Convolutional Neural Networks (CNNs) have long been recognized as the leading architecture for tasks in computer vision, particularly for image classification. Recently, Vision Transformers (ViTs) have emerged as a compelling alternative due to their enhanced performance in accuracy and efficiency when scaled. However, research from Google DeepMind reveals that both CNNs and ViTs can achieve comparable results, with the amount of computing power employed during training being the critical factor.
This groundbreaking insight suggests that organizations with computer vision requirements need not transition to the ViT architecture to achieve top-tier accuracy. Instead, by utilizing ample data and computational resources, CNNs can improve their performance in a predictable manner. This means investing in larger models and robust training infrastructures can yield substantial returns.
In their study titled “ConvNets Match Vision Transformers at Scale,” researchers demonstrated that using an advanced CNN architecture, NFNet, trained on an enormous dataset of four billion images, resulted in performance levels on par with those achieved by similar ViT systems. The researchers employed up to 110,000 hours of training on Google's TPU chips, which ultimately matched the accuracy demonstrated by existing ViT models.
Yann LeCun, Chief AI Scientist at Meta and a recipient of the Turing Award, highlighted in a post on social media that these findings underscore the importance of computational resources. He emphasized that both CNNs and ViTs have significant roles in the landscape of computer vision.
**Key Insights:**
1. **Choice of Architecture**: The research indicates that the selection between CNNs and ViTs for computer vision applications is nuanced. CNNs remain a viable and effective option, especially when supplemented with adequate resources.

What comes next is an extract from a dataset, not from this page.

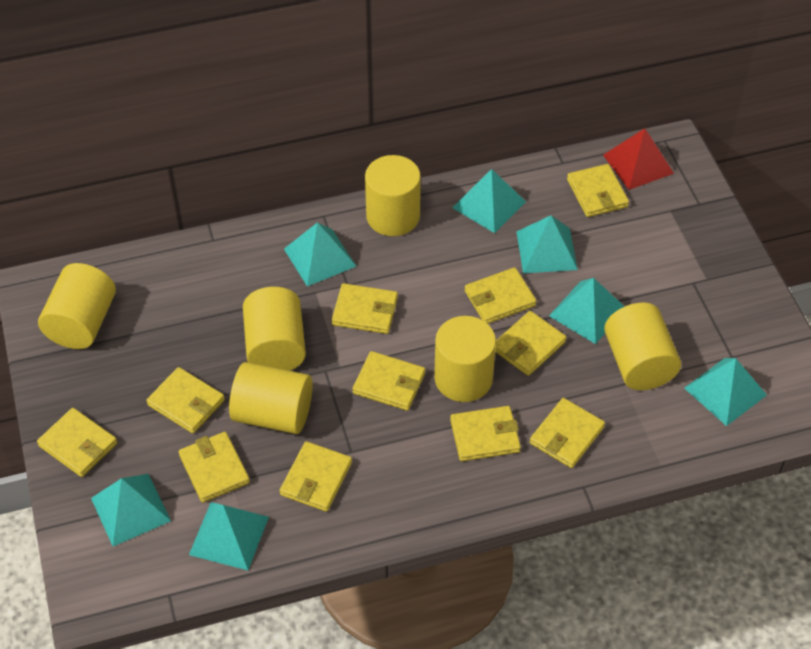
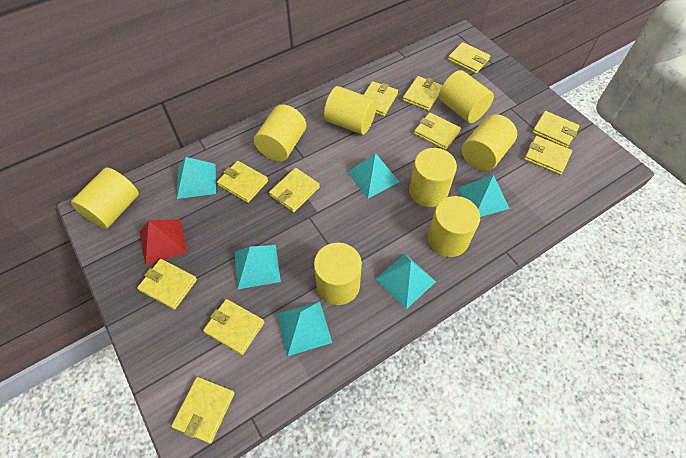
turquoise pyramid: 7 -> 6
yellow cylinder: 6 -> 8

2. **Computational Scaling**: As the compute budget for training NFNet models was increased, there was a noticeable improvement in performance on validation sets, following a log-log scaling law. This principle helps model developers understand how exponential increases in one parameter lead to linear improvements in another, thereby facilitating efficient scaling strategies.
3. **Predictable Gains**: The study revealed that enhancing the compute budget leads to consistent improvements in model accuracy for CNNs, without encountering diminishing returns.
The researchers argued, “Although the advancements of ViTs in the field are remarkable, there is no substantial evidence that pre-trained ViTs surpass pre-trained ConvNets in a fair evaluation.” They concluded that the critical determinants of model performance are primarily the amount of compute and the quality of data available during training.
Ultimately, the research by Google DeepMind offers significant validation for organizations already leveraging CNNs, suggesting that with the right investment in computational resources, these models can continue to deliver exceptional results in computer vision tasks.